Rupin is a growing favourite amongst Bollywood celebrities. He started off in film production design, and as natural progression would have it, took on the mantle of interior designer for actors like Alia Bhatt and Sonakshi Sinha whom he worked with on set. His design portfolio spans residences and offices, vanities and movie sets, and yet, this has been his most experimental undertaking to date. “It’s something that’s never been done before, because we don’t have a caravan culture in India, apart from celebrities using them as vanities,” he says. Rupin and Ranveer met just once to exchange ideas on what this ‘gym on wheels’ would look like, after which they kept in touch through occasional zoom calls. Rupin adds, “the second time I met him was on the delivery day when he had just flown down from Abu Dhabi straight to Filmcity for his shoot!”.

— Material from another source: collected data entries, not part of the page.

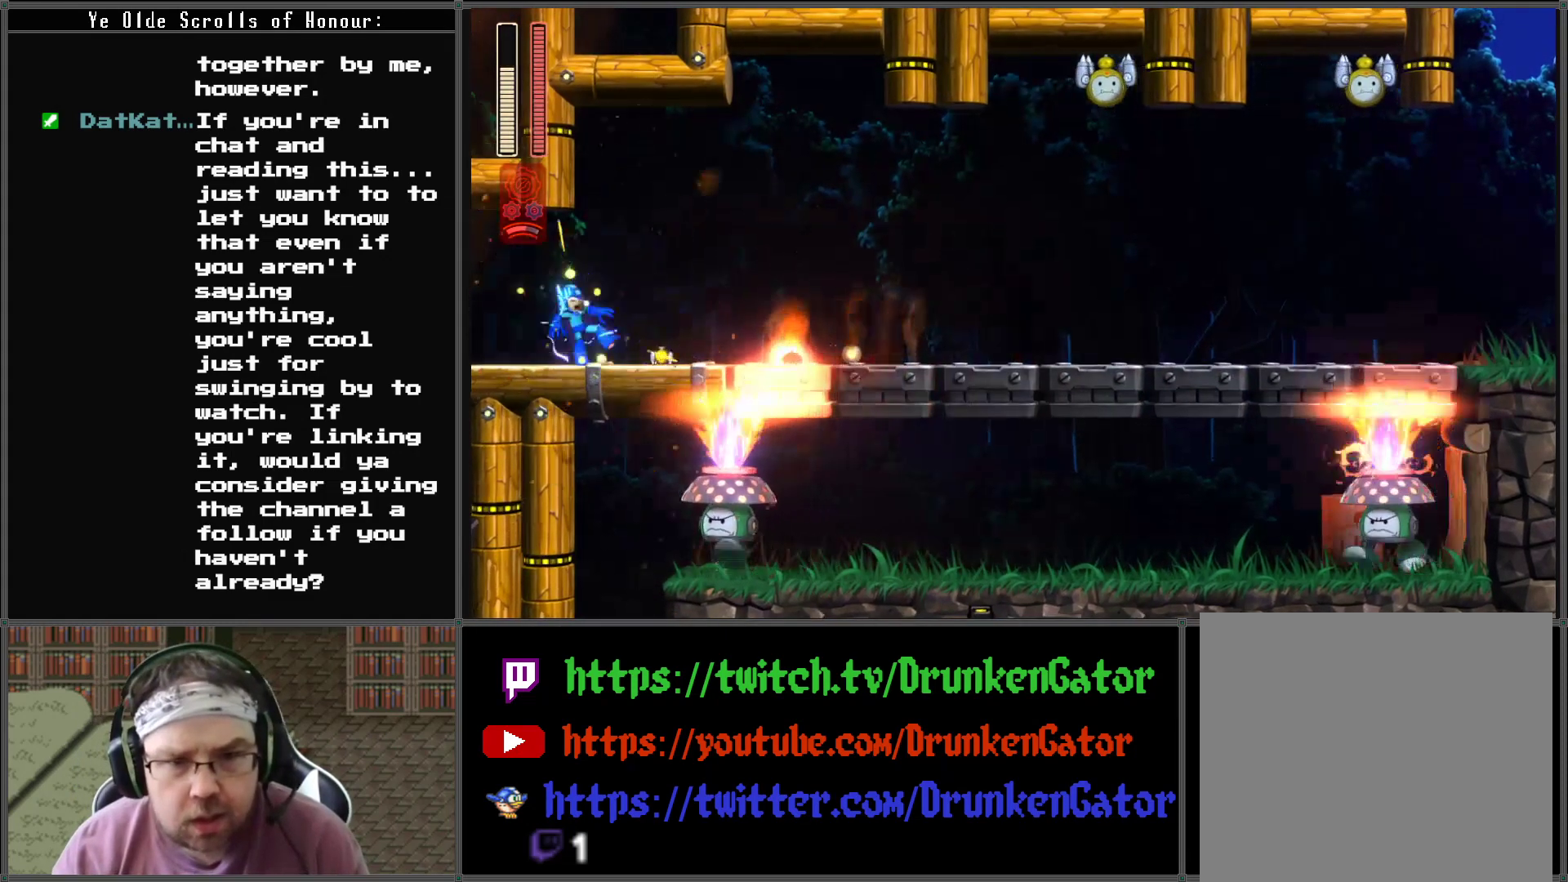
{"buttons": ["A", "DPAD_DOWN", "DPAD_RIGHT"], "left_stick": "center", "right_stick": "center", "events": [[133, "A", "up"], [367, "DPAD_DOWN", "down"], [400, "A", "down"]]}
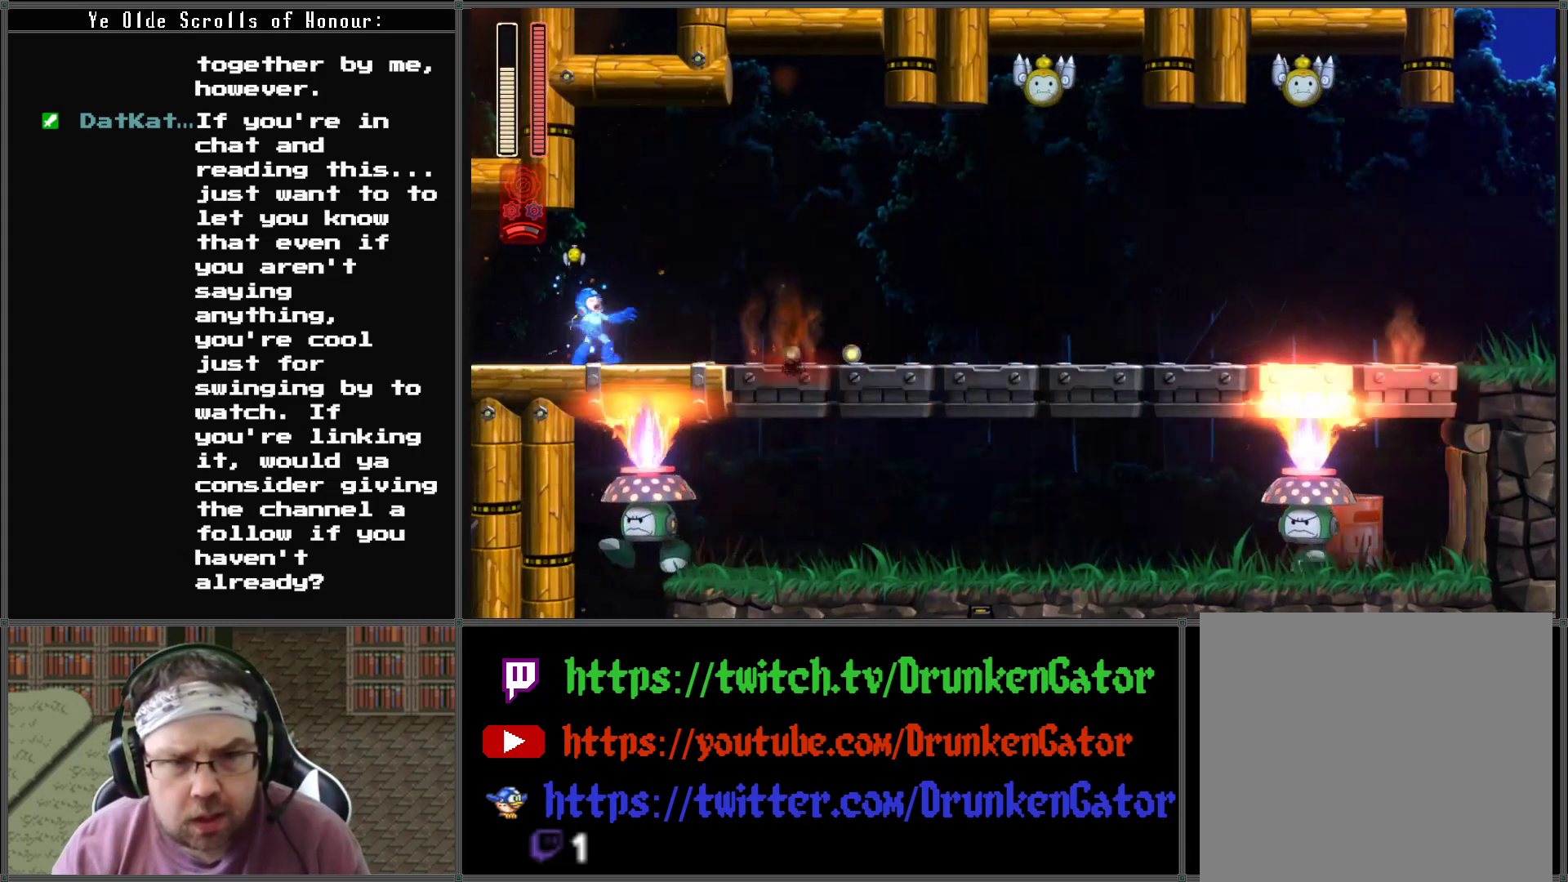
{"buttons": ["DPAD_DOWN", "DPAD_RIGHT"], "left_stick": "center", "right_stick": "center", "events": [[100, "A", "up"], [200, "A", "down"], [500, "A", "up"]]}
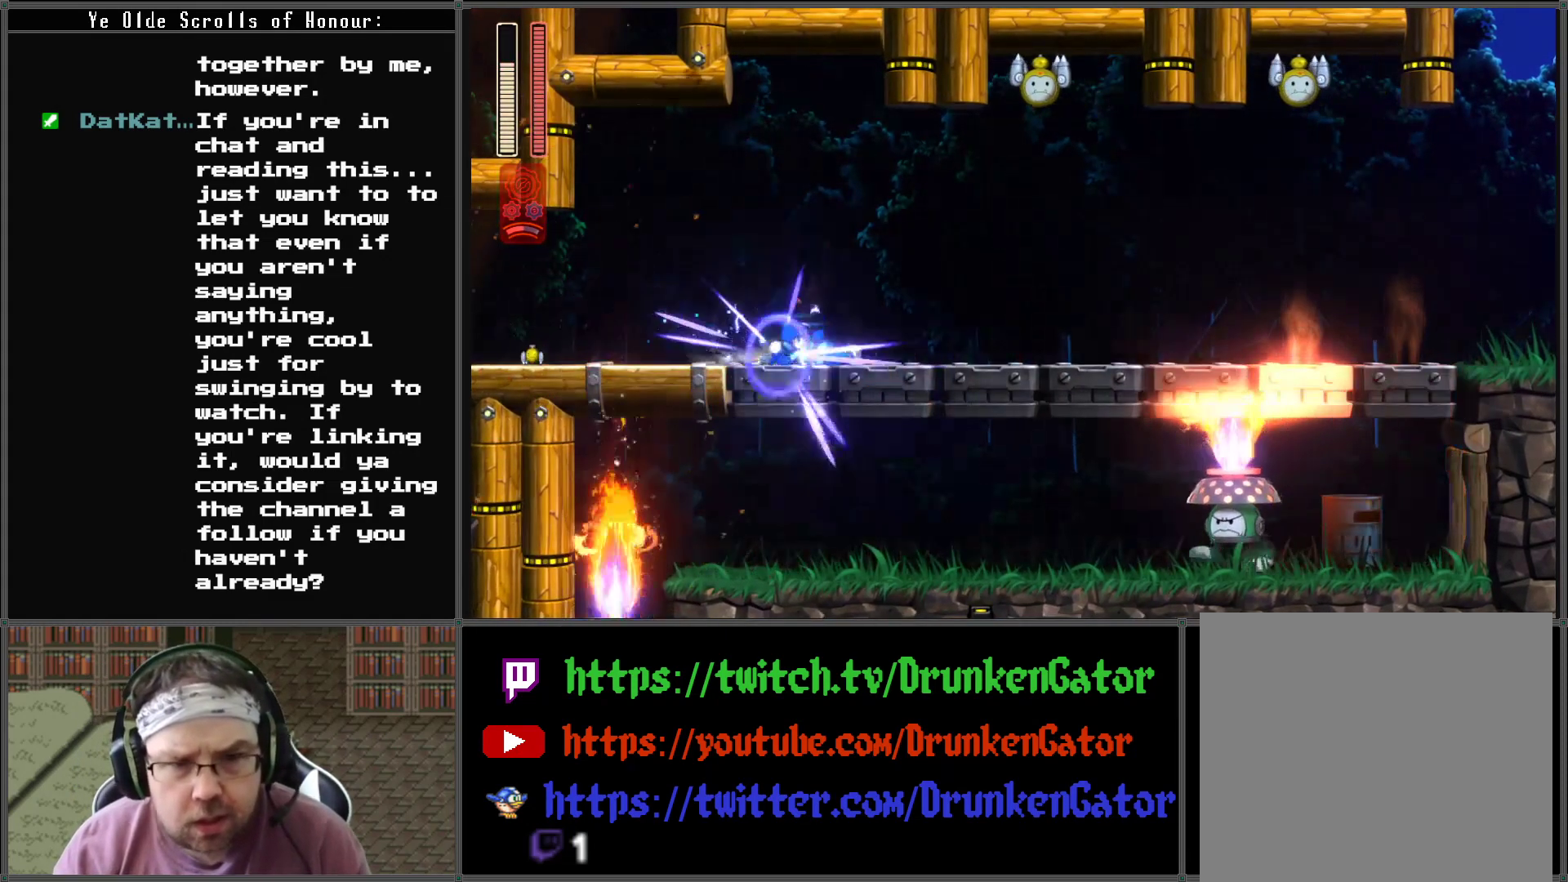
{"buttons": ["A", "DPAD_DOWN", "DPAD_RIGHT"], "left_stick": "center", "right_stick": "center", "events": [[67, "A", "down"], [333, "A", "up"], [400, "A", "down"]]}
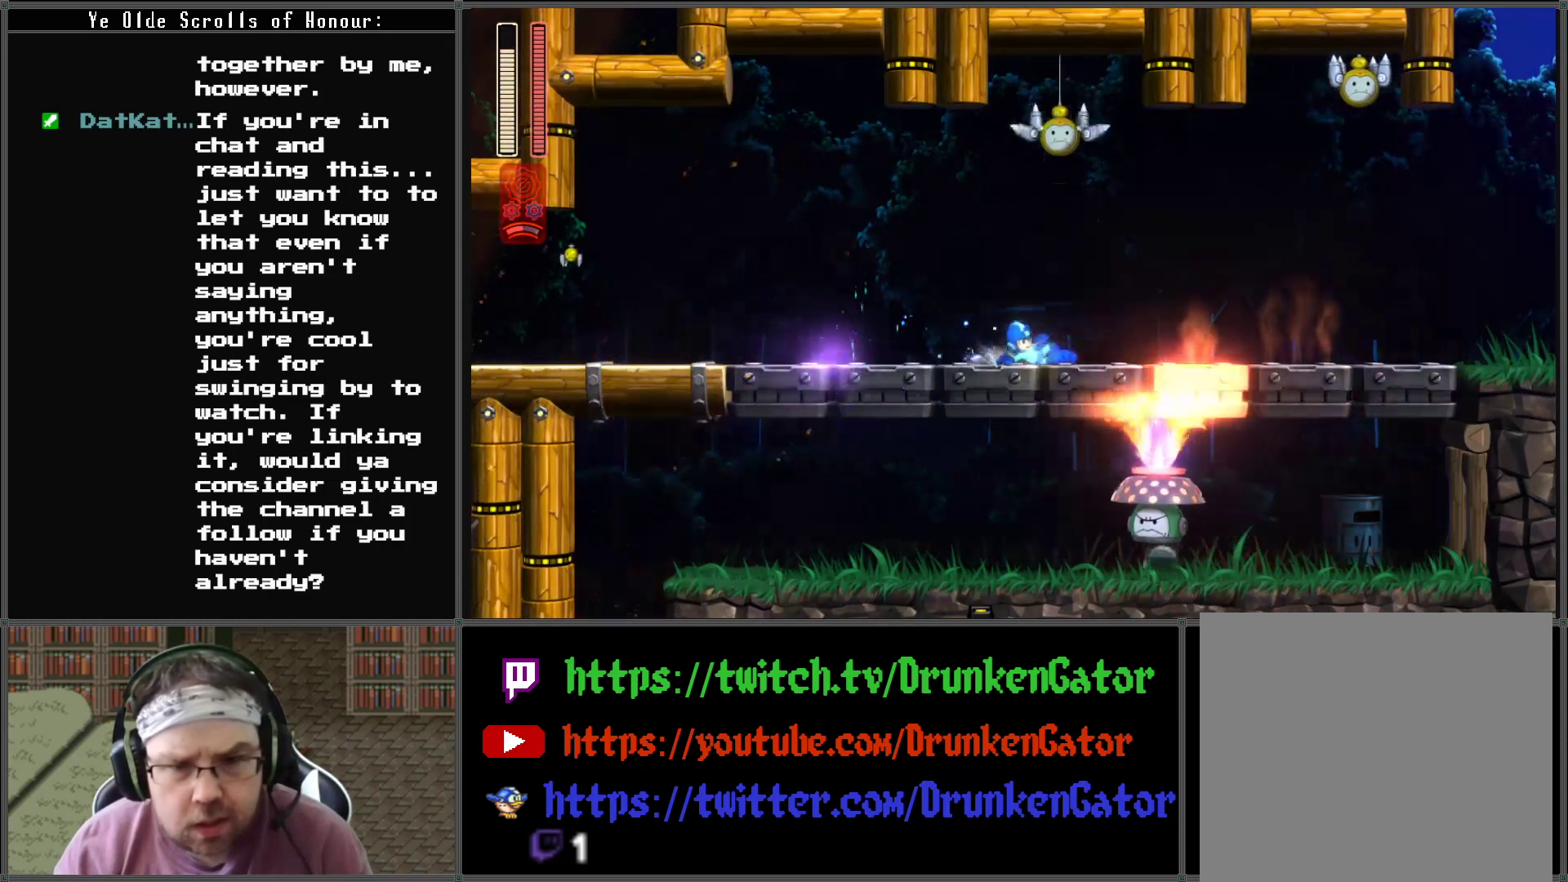
{"buttons": ["A", "DPAD_DOWN", "DPAD_RIGHT"], "left_stick": "center", "right_stick": "center", "events": [[333, "A", "up"], [367, "A", "down"]]}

“This van is meant to travel across the country for shoots, and so I had to use my production design experience to help me break the stereotypes of a regular execution” – Designer Rupin Suchak
The space itself is layered in its intrigue. On the surface, it is a striking play of light and reflection, made especially distinctive by its deliberate lack of colour. A deeper exploration, however, reveals an admirable level of technical prowess backed by creative thinking. The gym is a structural marvel; featuring everything from bespoke attachment systems to protective layering. “This van is meant to travel across the country for shoots, and so I had to use my production design experience to help me break the stereotypes of a regular execution,” Rupin explains. To keep the mirrors from breaking on Indian roads, Rupin designed what he called a suspended double sandwiched silicon mirror system, with a foaming back that was attached to the ply base on the walls. Every piece of gym equipment was bolted to the chassis of the vehicle, and then additionally fixed to avoid any rollover. Furthermore, the weight was divided and calibrated with the flow of workout and storage spaces. Rupin also created a layered, rubber and silicon floor for maximum shock absorption.
Another noteworthy aspect of the design is the illusion of space it provides; undoubtedly, one of Rupin’s set design secrets comes into play here. In a compact area of around 350 square feet, he brought forth a feeling of boundlessness. “There was a sequence of events during the design process: we were always trying to achieve a continuous ceiling of light and a mirrored back wall to give the impression of infinity as the space was too small.” For the ceiling, Rupin incorporated a dimmer-based lighting system, and a minimal grid fitted with high-intensity LED based channels ran throughout. The grids were then covered with a Barrisol stretch ceiling to lend a seamless finish. “Our focus was on how beautifully we could light a human body that’s working out in that space, and highlight every detail,” says Rupin. “I don’t think there is any industry that explains the lighting of a human form better than the film industry, and I happen to be an integral part of it,” he goes on to add. According to him, the best way to observe a physique for muscle study is against a black backdrop, under white light at a colour temperature range of 3500k to 4200k. As is evident from the starkly monochromatic visual language of the space, he saw that brief to fruition.
An all-black bathroom completes the mobile gym. Clad in sleek, matte-black tiles and finished with fittings from Bocchi & Brizo, the bathroom exudes the same kind of cinematic drama that characterizes the rest of the space.
Ultimately, this ‘gym on wheels’ is a compelling product of the nuances of interior and set design layered with an expert understanding of technical construction. It transcends the formulaic popularity of celebrity interiors, appearing instead, as a singularly noteworthy space all on its own.